### Teks yang Ditampilkan
17 March 2009

Saat Dewi Keadilan Menolak Tundur

Published by the Indonesian media.
Kompas, 26 February 2004


By Refly Harun
Peneliti Pusat Studi Hukum Tata Negara UI; Asisten Hakim Konstitusi

SPEKTAKULER! Itulah kata yang pantas bagi putusan Mahkamah
Konstitusi mengenai permohonan pengujian Pasal 60g UU No 12 Tahun
2003 tentang Pemilihan Umum, Selasa (24/2). Putusan dikabulkannya
permohonan itu membuktikan hukum masih ada dan masih bisa mengatasi
kepentingan politik.
Memang ada perasaan tidak obyektif menilai putusan itu karena
saya bekerja di Mahkamah Konstitusi (MK). Namun, nurani saya tak
kuasa menyatakan bila kali ini sang dewi keadilan (hukum) menolak
tunduk di kaki dewa kekuasaan (politik), sebagaimana kerap terjadi
dalam dunia hukum selama ini.

***
KEPUTUSAN itu tidak seperti hasil kasasi Akbar Tandjung yang
diputus bebas Mahkamah Agung (MA), paling tidak dalam menarik
perhatian publik. Namun, putusan yang dibacakan selama 1 jam 54 menit
di kantor MK di Jalan Medan Merdeka Barat No 7 itu juga penting
karena menyangkut jutaan eks PKI yang selama ini dipinggirkan dari
politik maupun ekonomi.
Dalam putusannya, majelis hakim MK menyatakan Pasal 60g
bertentangan dengan hak asasi manusia (HAM) yang diatur dalam UUD
1945, karena itu menyatakan pasal itu tidak memiliki kekuatan hukum
mengikat sejak dibacakan. Pasal 60g berbunyi, "Calon anggota DPR,
DPD, DPRD provinsi, dan DPRD kabupaten/kota harus memenuhi syarat:
[g] bukan bekas anggota organisasi terlarang Partai Komunis
Indonesia, termasuk organisasi massa, atau bukan orang yang terlibat
langsung atau tak langsung G30S PKI atau organisasi terlarang
lainnya."

### Tugas
Tolong sebutkan semua lembaga yang calon anggotanya diatur dalam kutipan bunyi Pasal 60g pada teks tentang putusan Mahkamah Konstitusi di atas.

### Isi Kumpulan Data
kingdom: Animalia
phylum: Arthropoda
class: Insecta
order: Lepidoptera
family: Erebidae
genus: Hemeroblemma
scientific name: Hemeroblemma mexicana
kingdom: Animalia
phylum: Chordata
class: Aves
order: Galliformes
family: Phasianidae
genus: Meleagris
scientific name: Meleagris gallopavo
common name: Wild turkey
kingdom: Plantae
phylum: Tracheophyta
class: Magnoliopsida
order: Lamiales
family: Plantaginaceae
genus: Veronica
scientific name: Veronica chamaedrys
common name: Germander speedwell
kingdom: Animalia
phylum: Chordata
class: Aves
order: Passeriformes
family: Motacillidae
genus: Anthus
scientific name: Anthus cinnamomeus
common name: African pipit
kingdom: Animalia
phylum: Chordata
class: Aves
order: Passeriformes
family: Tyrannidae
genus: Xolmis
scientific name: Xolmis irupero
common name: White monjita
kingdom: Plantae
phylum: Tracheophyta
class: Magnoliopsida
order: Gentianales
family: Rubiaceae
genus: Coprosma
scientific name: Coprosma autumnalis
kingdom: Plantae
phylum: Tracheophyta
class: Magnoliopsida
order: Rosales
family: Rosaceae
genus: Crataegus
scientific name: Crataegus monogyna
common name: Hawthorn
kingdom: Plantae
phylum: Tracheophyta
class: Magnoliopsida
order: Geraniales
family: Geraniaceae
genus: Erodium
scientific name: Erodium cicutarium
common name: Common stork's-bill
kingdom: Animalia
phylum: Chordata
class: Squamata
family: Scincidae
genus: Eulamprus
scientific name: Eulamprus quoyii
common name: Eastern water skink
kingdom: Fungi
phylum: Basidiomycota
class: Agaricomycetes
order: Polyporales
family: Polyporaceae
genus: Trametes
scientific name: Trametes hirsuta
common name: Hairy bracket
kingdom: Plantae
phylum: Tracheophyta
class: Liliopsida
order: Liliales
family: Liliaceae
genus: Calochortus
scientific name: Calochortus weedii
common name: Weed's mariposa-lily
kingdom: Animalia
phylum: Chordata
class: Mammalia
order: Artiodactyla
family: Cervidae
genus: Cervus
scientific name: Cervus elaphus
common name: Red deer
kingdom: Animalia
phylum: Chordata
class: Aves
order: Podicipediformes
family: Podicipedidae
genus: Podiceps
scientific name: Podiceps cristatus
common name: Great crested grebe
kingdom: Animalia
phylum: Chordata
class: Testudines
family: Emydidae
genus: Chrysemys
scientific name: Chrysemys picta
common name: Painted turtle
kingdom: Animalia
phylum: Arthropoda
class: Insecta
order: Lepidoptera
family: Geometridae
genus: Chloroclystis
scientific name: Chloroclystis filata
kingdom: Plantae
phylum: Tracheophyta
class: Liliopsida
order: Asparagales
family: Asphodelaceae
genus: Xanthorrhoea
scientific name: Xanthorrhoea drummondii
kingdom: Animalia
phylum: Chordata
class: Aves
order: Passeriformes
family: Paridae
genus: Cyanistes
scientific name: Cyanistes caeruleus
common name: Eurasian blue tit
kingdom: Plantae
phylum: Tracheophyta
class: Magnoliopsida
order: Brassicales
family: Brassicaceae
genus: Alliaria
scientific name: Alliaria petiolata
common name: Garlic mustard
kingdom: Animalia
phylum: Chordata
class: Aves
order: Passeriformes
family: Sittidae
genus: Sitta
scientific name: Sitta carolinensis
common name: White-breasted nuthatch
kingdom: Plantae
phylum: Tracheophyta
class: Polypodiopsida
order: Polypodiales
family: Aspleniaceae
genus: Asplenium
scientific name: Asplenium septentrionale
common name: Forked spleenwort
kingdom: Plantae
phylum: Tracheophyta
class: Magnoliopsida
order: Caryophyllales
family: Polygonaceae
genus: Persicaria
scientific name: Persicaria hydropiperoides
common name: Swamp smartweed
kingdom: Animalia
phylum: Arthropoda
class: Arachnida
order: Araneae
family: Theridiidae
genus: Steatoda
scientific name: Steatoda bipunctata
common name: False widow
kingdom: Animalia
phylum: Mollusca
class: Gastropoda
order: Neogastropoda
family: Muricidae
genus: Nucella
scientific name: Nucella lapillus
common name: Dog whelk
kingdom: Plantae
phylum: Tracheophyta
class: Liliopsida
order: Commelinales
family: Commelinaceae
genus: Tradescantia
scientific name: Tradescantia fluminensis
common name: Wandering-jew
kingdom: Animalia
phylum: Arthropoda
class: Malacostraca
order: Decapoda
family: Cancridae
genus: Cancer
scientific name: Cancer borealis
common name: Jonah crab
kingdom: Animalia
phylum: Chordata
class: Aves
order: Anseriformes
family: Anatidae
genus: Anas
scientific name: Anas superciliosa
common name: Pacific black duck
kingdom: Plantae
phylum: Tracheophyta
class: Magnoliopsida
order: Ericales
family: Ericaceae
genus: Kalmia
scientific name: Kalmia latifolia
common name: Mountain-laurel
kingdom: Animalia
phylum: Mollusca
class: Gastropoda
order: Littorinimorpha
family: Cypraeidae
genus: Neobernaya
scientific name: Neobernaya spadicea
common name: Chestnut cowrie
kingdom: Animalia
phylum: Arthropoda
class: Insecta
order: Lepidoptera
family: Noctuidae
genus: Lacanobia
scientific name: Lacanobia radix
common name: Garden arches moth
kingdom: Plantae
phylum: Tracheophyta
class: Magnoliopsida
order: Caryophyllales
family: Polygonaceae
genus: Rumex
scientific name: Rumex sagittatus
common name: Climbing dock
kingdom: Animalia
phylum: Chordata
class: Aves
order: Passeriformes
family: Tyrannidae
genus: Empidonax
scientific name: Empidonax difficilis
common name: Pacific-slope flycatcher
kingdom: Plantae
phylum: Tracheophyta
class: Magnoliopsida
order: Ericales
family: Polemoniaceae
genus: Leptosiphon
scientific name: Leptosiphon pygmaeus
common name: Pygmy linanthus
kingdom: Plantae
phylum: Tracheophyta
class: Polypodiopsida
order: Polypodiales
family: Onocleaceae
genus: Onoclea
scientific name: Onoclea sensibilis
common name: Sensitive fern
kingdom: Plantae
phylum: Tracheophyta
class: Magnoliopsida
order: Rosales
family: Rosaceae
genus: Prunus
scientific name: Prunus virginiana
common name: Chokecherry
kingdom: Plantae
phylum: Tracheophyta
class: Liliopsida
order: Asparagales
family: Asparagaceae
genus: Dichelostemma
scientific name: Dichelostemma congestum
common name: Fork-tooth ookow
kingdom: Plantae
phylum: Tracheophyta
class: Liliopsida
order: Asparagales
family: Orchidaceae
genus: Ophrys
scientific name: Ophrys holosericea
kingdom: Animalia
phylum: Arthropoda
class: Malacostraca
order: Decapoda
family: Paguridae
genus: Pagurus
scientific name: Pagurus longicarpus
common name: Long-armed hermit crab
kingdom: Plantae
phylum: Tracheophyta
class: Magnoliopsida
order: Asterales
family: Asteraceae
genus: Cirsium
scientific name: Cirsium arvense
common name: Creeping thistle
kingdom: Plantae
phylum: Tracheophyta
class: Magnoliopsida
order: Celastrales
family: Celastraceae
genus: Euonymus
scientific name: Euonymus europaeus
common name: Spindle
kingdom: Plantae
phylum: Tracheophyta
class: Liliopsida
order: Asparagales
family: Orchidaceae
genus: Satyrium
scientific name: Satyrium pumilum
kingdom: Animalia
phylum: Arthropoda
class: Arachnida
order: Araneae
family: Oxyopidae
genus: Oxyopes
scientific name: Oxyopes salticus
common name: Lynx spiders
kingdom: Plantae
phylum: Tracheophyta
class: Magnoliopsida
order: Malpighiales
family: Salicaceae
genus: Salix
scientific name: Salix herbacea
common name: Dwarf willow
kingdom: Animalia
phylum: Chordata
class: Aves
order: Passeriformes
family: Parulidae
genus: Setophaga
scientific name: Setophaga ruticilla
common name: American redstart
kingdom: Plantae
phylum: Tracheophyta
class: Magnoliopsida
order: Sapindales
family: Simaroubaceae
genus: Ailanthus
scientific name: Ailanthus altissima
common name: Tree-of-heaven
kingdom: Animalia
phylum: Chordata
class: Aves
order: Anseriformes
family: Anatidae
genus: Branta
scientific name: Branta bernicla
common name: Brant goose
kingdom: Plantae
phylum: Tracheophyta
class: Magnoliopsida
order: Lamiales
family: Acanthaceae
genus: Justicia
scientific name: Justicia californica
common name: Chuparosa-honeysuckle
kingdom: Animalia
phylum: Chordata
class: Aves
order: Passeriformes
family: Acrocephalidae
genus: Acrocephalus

### Tugas Selesai
DPR, DPD, DPRD provinsi, dan DPRD kabupaten/kota.